(Beginning of DATA TO USE)

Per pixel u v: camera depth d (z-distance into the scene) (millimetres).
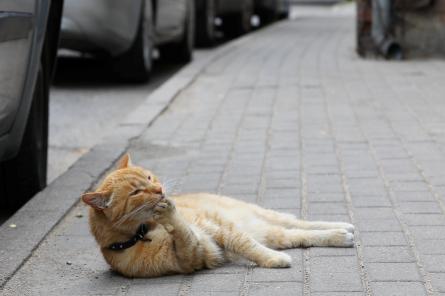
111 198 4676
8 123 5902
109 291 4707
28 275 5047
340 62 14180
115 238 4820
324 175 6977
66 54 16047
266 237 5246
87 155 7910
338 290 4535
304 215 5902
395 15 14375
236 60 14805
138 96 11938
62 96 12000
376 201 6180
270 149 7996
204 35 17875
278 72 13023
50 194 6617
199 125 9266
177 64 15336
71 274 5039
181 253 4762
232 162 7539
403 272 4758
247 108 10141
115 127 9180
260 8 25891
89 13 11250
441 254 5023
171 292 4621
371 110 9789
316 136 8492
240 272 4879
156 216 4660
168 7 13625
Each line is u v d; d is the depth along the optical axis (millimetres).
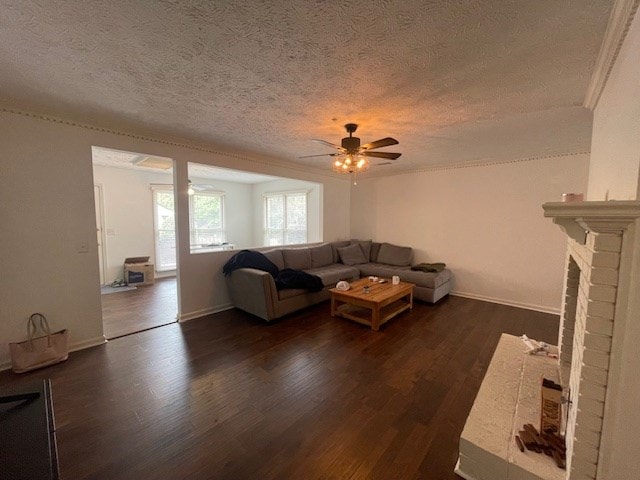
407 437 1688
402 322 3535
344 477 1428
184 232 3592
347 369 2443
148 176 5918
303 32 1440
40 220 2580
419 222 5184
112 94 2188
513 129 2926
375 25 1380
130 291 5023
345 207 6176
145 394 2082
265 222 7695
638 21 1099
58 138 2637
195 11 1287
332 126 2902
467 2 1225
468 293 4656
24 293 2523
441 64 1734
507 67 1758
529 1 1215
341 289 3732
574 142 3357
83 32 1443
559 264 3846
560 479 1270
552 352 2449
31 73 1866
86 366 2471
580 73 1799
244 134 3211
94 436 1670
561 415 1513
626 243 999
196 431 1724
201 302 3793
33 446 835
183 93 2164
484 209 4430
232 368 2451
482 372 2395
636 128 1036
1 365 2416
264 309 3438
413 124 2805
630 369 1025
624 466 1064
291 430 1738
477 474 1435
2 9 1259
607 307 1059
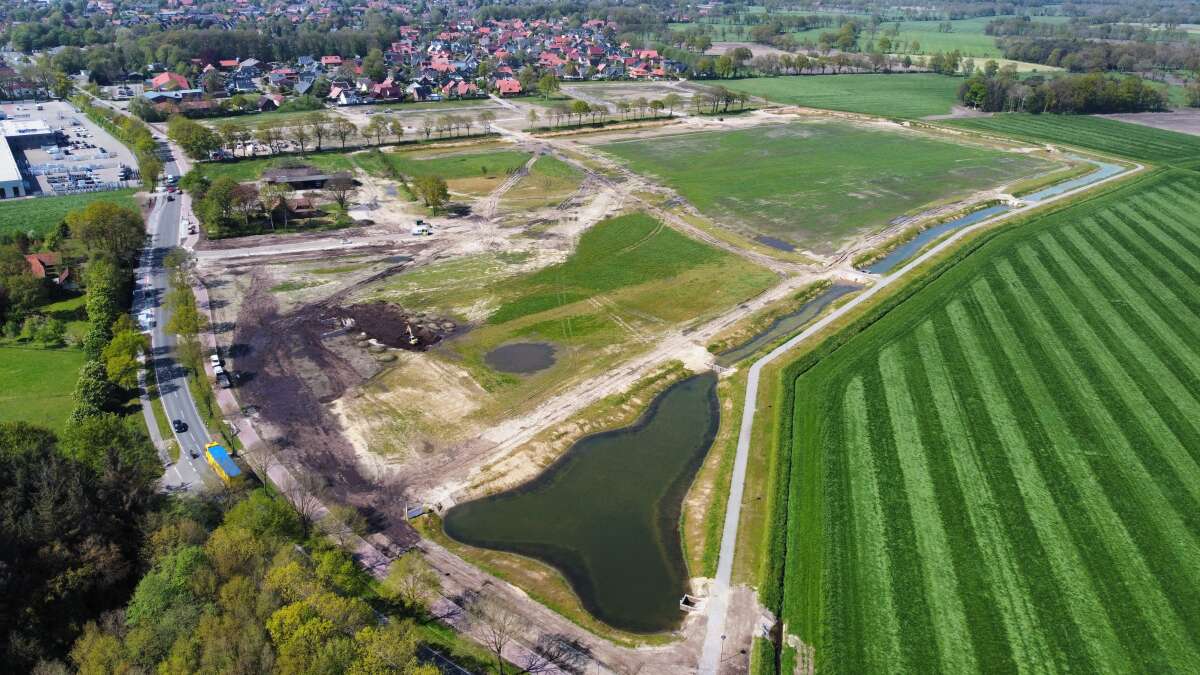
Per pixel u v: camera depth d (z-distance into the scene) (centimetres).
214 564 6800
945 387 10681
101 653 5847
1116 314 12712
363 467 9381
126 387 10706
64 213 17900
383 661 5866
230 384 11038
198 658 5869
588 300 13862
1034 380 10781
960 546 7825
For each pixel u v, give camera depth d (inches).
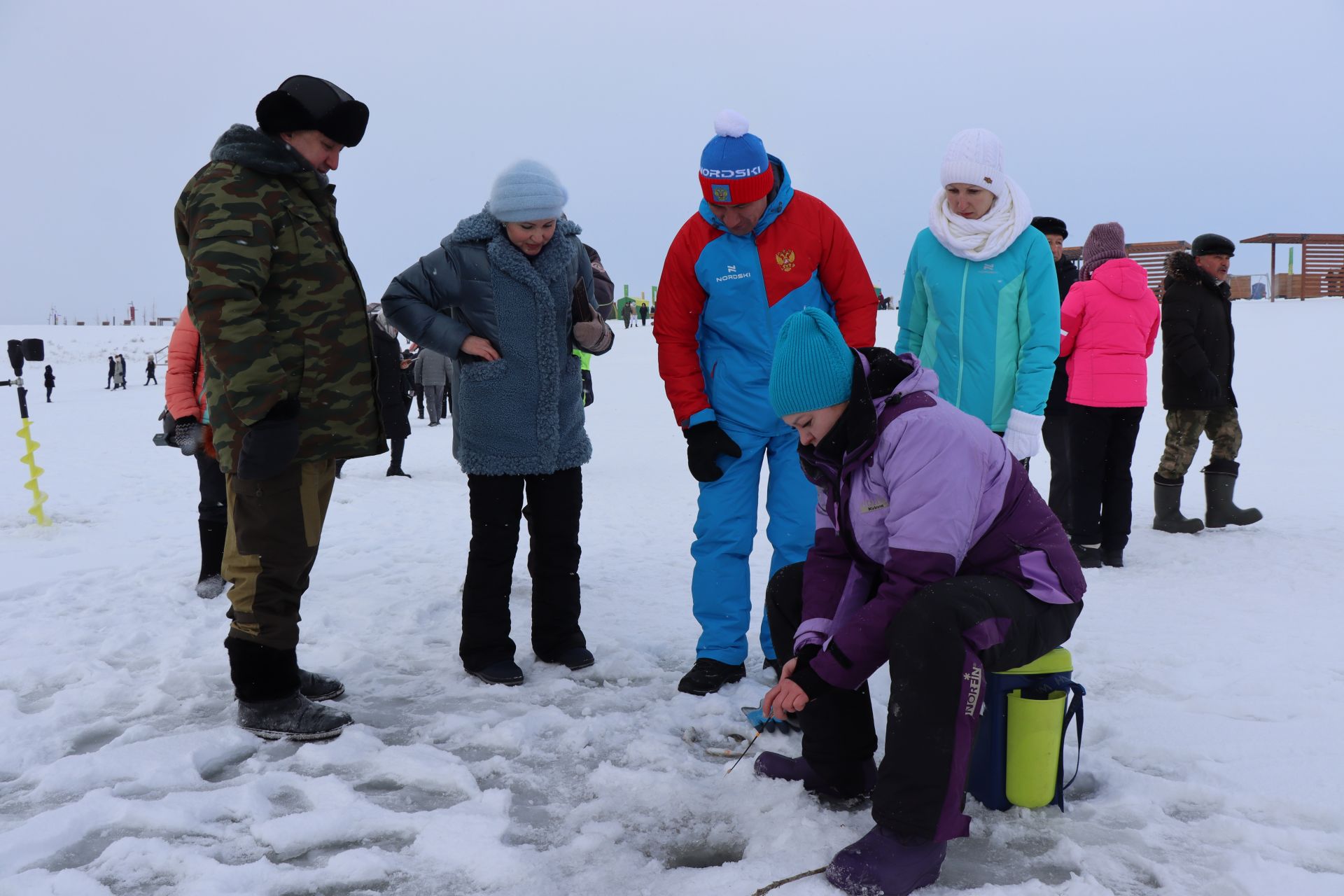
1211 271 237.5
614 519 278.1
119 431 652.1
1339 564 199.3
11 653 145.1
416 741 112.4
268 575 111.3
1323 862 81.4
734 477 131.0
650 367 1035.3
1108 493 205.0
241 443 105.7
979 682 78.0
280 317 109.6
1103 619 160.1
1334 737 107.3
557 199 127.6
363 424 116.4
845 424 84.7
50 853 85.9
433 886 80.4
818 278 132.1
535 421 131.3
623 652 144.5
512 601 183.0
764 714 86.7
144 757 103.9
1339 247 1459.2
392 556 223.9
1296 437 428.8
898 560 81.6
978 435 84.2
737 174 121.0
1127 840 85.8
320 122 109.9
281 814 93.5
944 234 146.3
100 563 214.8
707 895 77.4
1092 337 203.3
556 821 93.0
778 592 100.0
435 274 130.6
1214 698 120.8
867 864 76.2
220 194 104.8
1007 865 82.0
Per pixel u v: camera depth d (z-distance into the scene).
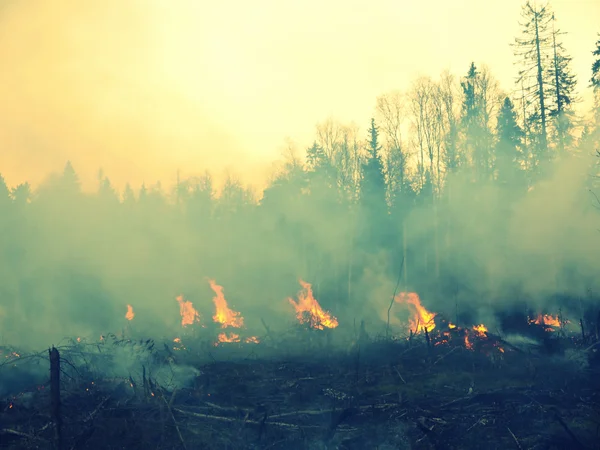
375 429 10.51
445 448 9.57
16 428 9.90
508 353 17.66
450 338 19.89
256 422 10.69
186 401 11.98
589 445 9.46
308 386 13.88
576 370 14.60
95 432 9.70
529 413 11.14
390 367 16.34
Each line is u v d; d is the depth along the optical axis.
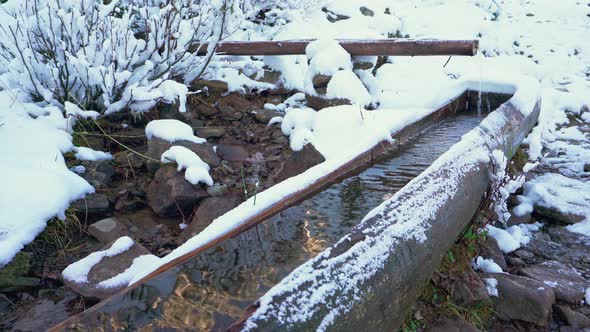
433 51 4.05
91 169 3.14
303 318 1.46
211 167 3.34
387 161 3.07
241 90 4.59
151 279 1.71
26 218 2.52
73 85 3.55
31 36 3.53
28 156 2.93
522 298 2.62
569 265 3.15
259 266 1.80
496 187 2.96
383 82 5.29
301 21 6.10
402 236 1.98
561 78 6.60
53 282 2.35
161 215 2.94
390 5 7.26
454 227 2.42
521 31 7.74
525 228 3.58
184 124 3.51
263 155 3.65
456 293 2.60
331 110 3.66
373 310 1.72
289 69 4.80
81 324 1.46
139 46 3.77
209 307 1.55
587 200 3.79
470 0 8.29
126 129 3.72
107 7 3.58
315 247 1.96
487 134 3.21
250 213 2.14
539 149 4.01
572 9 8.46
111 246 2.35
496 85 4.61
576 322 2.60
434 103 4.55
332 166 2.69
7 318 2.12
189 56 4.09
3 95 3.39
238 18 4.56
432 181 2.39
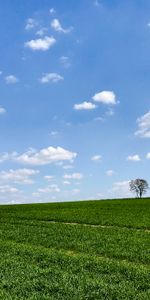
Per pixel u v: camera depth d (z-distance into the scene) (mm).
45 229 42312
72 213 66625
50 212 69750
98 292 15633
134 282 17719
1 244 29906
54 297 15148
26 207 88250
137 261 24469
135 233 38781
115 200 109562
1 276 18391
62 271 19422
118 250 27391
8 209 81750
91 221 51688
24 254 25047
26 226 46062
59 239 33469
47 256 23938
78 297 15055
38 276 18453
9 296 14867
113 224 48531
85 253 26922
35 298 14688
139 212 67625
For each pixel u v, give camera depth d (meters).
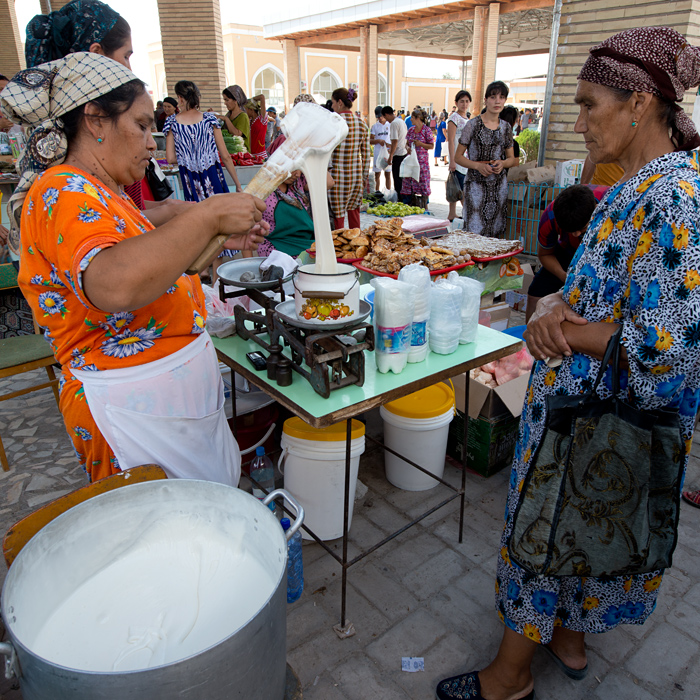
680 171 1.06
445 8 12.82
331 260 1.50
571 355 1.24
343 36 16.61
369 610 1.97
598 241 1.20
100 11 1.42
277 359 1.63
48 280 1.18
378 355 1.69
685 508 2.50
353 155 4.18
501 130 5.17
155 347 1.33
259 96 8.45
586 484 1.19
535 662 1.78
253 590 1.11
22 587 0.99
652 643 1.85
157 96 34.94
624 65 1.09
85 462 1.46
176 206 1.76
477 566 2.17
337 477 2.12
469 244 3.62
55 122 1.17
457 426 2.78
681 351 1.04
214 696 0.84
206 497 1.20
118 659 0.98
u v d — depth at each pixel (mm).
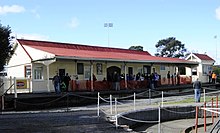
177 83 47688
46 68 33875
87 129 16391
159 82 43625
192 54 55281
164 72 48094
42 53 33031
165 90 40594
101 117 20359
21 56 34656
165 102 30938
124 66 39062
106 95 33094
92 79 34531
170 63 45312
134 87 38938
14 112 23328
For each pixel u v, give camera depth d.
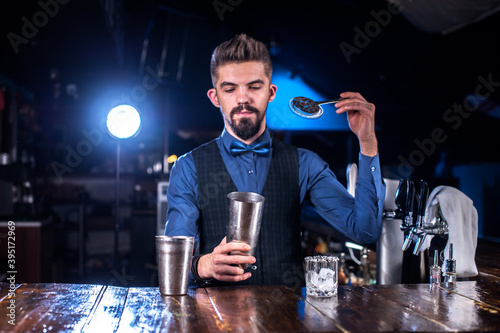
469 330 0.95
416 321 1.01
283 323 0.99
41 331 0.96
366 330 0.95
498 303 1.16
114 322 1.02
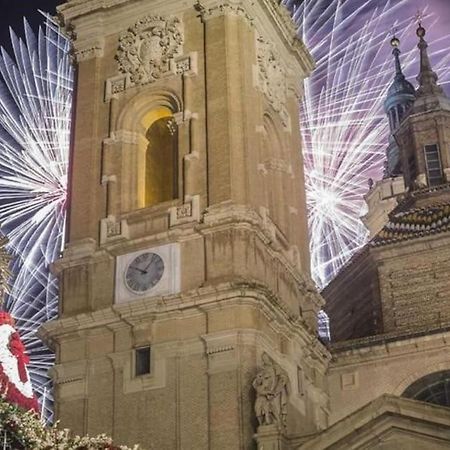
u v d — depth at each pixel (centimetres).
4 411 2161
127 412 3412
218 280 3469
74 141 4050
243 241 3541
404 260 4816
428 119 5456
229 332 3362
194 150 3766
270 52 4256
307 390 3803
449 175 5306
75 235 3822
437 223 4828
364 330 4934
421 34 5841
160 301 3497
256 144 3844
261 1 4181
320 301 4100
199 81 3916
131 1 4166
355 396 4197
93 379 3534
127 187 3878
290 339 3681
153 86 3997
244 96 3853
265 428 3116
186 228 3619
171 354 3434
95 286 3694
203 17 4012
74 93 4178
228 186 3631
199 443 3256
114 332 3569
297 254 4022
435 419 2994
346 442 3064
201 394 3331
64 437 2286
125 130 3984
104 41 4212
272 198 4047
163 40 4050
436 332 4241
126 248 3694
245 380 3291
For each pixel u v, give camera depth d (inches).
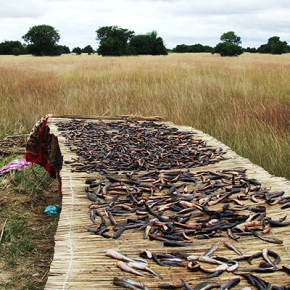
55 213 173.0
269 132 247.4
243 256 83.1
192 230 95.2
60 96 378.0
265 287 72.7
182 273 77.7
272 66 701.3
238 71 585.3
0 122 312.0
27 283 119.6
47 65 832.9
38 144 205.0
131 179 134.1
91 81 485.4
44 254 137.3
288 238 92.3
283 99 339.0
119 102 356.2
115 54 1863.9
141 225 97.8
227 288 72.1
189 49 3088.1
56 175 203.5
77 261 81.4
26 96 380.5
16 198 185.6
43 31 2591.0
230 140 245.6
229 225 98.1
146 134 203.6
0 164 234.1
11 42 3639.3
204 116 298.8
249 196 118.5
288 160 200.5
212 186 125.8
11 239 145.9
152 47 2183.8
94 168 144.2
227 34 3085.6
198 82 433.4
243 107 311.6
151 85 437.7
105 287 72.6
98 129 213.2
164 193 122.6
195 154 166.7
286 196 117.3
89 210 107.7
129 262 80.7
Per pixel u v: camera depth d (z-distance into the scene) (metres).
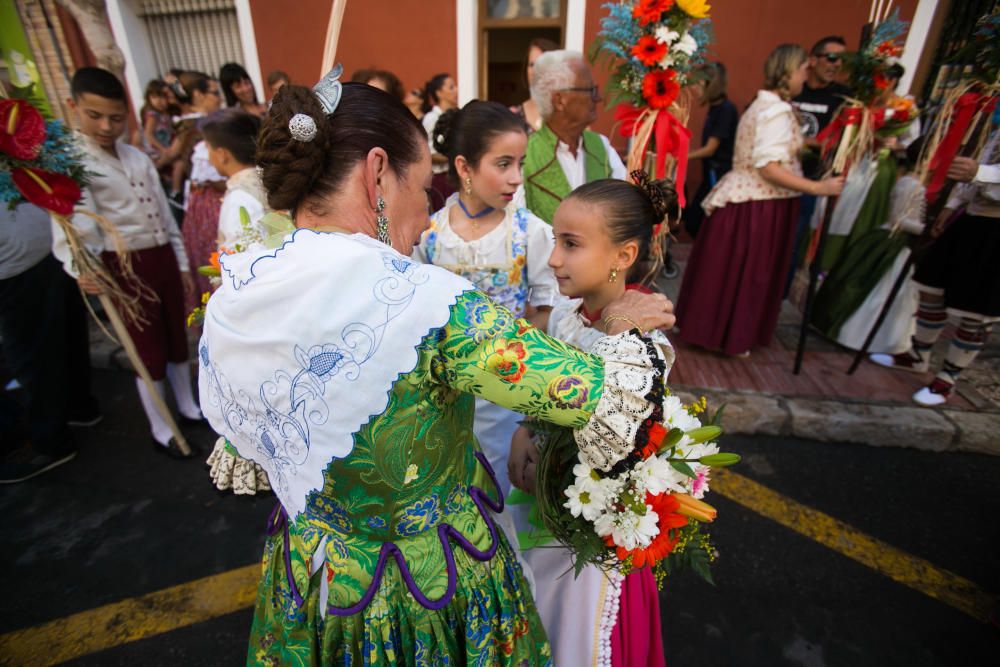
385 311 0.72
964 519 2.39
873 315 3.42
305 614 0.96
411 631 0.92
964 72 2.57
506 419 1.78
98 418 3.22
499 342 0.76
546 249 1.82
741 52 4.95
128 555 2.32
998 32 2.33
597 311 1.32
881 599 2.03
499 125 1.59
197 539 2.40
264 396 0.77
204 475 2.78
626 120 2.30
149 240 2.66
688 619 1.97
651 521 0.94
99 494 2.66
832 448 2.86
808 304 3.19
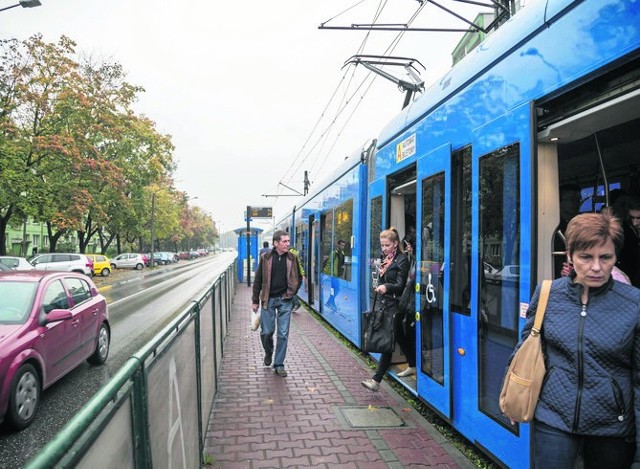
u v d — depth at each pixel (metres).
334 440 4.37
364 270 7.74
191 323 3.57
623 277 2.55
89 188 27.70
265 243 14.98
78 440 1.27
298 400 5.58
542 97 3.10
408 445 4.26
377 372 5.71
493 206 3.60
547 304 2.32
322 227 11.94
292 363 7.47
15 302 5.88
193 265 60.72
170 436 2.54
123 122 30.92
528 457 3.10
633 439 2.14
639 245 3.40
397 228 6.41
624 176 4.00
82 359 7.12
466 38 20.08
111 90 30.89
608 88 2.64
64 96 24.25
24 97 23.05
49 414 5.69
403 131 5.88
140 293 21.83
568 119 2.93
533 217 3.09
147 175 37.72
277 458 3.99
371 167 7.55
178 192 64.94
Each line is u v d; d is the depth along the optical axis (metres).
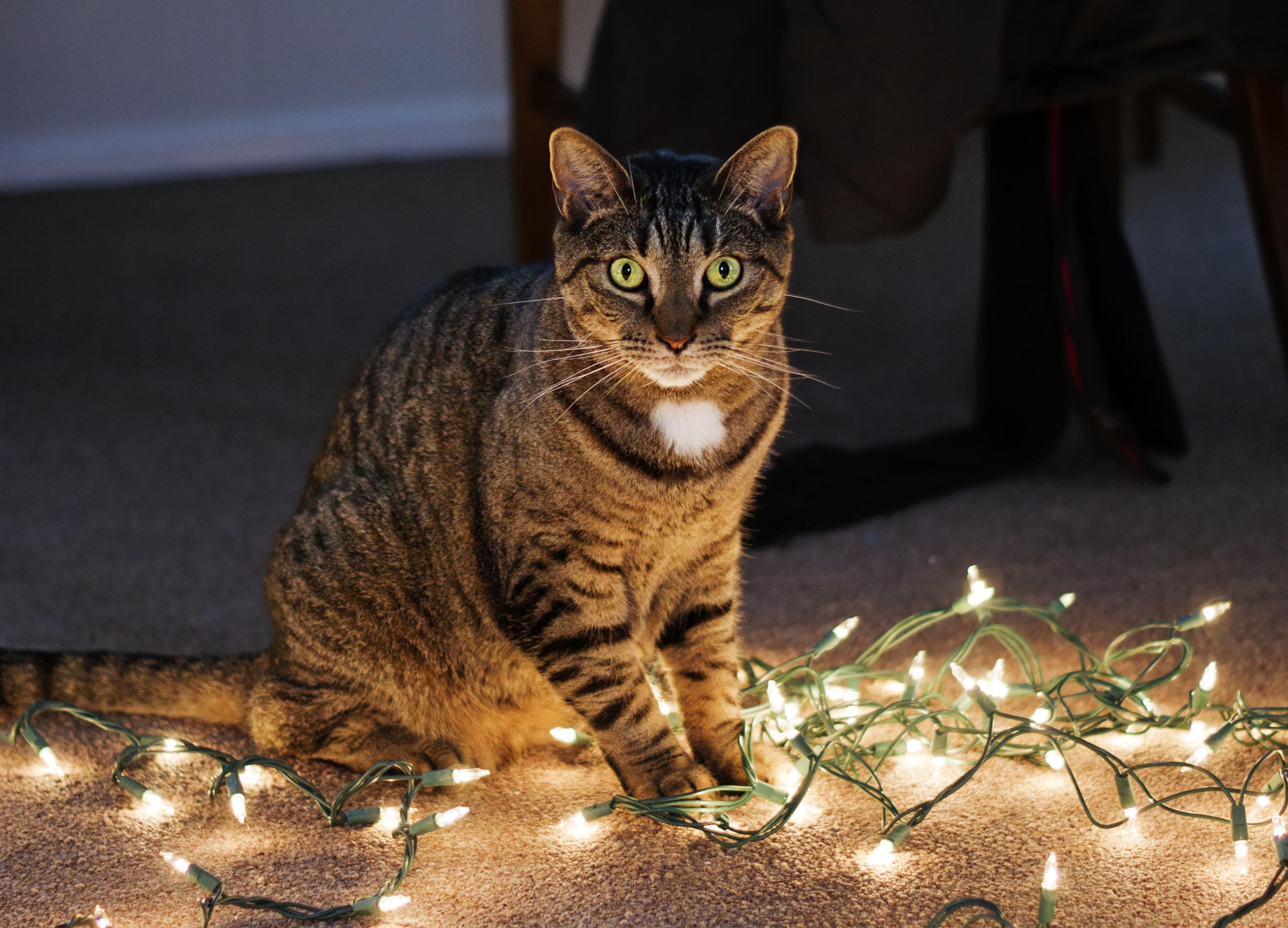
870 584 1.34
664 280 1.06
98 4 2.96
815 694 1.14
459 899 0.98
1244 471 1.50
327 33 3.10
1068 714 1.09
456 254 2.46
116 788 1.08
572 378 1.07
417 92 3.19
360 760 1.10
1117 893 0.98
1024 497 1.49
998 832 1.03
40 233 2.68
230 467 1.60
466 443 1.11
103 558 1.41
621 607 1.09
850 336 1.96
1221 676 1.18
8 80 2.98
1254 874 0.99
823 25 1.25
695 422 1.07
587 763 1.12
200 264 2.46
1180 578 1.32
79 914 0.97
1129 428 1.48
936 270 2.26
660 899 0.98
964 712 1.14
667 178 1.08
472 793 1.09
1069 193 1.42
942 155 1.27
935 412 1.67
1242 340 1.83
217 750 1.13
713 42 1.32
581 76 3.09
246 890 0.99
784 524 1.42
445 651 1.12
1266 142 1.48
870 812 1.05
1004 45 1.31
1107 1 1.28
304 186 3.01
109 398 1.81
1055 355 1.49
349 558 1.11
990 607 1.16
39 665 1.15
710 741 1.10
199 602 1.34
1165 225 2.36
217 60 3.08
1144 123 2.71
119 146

(End of DATA TO USE)

[WHAT YOU NEED TO DO] The response must contain every line from the listing above in which the string "millimetres" appears.

[SOLVED PROBLEM]
Per pixel u v: camera depth d (z-distance into the scene) (millimetres).
Each line is u v d; d is the depth along the optical axis (millimetres).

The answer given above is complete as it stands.